近代の巨匠とよばれる建築家の住宅作品を選んでくる学生も多いのですが、あらためて驚くのは、これって1/100スケールだっけ?と思うような大きな模型が多いこと。その中に埋もれるようにして、日本の建築家の手による住宅作品の模型もあるのですが、その小さく感じられること!日本で住宅をつくるということは、「小さくあること」に立ち向かうことでもあるのだろうと思います。あるいは、「小さくあること」にこそ美徳がある、と考えるべきなのかもしれません。そう、茶室の空間が、世界にも類を見ないほどに得も言われぬ美しい場所であることを思い起こせば、それは大袈裟な話だとは思いません。

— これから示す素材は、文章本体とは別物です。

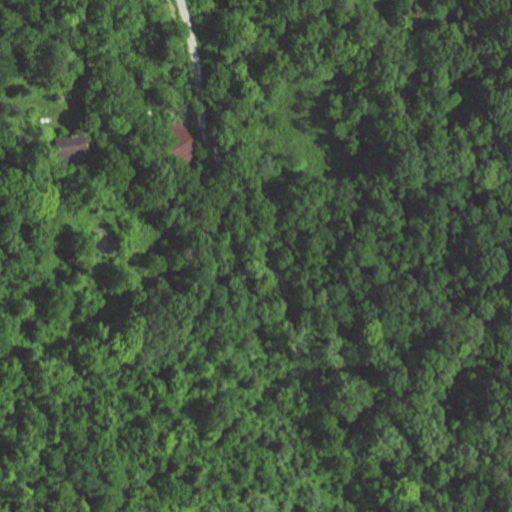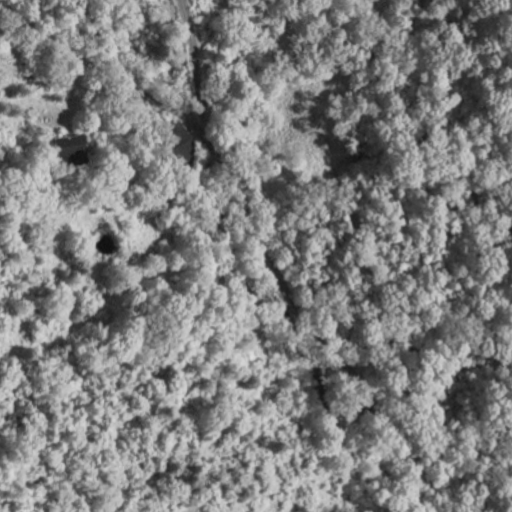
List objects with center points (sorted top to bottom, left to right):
road: (191, 65)
road: (252, 226)
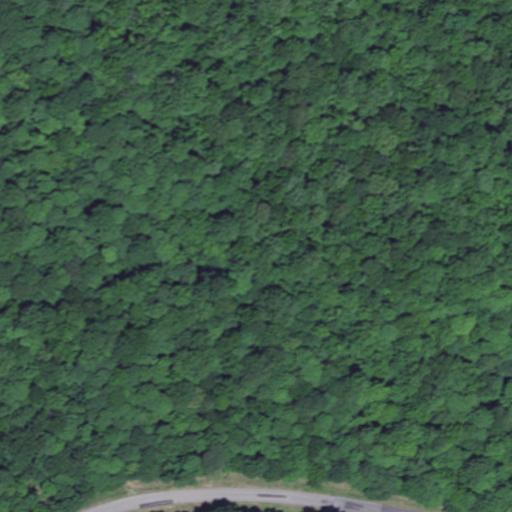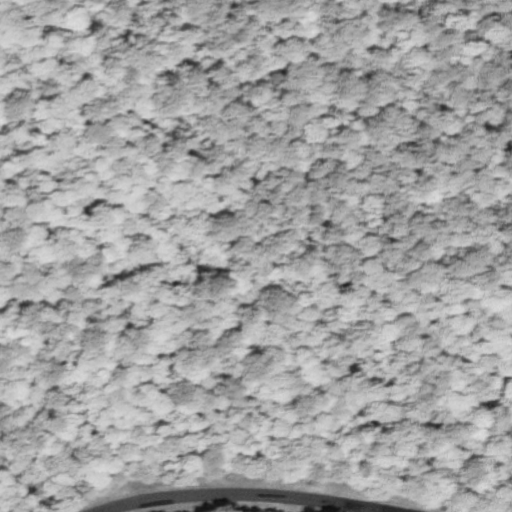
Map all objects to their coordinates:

住宅の設計をするとき、僕もよく1/100スケールの模型をつくります。特に初期段階でイメージ模型としてつくることが多いのですが、比較的大きな家、こぢんまりした家、背の低い家、高い家などいろいろなのですが、そのなかに込めようとしている場所のイメージは、どれもそれほど違わないように思います。おのずと、イメージするときに模型に塗る外壁の色も、最初はどれもいっしょ(笑)

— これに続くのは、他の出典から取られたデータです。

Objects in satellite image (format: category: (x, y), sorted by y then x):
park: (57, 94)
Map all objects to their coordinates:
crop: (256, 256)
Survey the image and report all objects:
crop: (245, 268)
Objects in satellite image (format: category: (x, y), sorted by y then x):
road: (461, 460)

メキシコの建築家ルイス・バラガンの住宅作品の写真や図面を、学生時代からよく眺めてきました。何か僕自身の根っこの部分に、深く関わるものを感じていたのだと思います。時を隔てて茶室の空間を見るようになって、いつの頃からか、両者はどこか深い部分でつながっているように感じるようになってきました。一方はとても大きな家で、一方はとても小さな小屋。でも、建物の大きさに関わらず、そのなかに宿されるものは同じである、という感覚。そんな感覚を、大事にしていきたいと思います。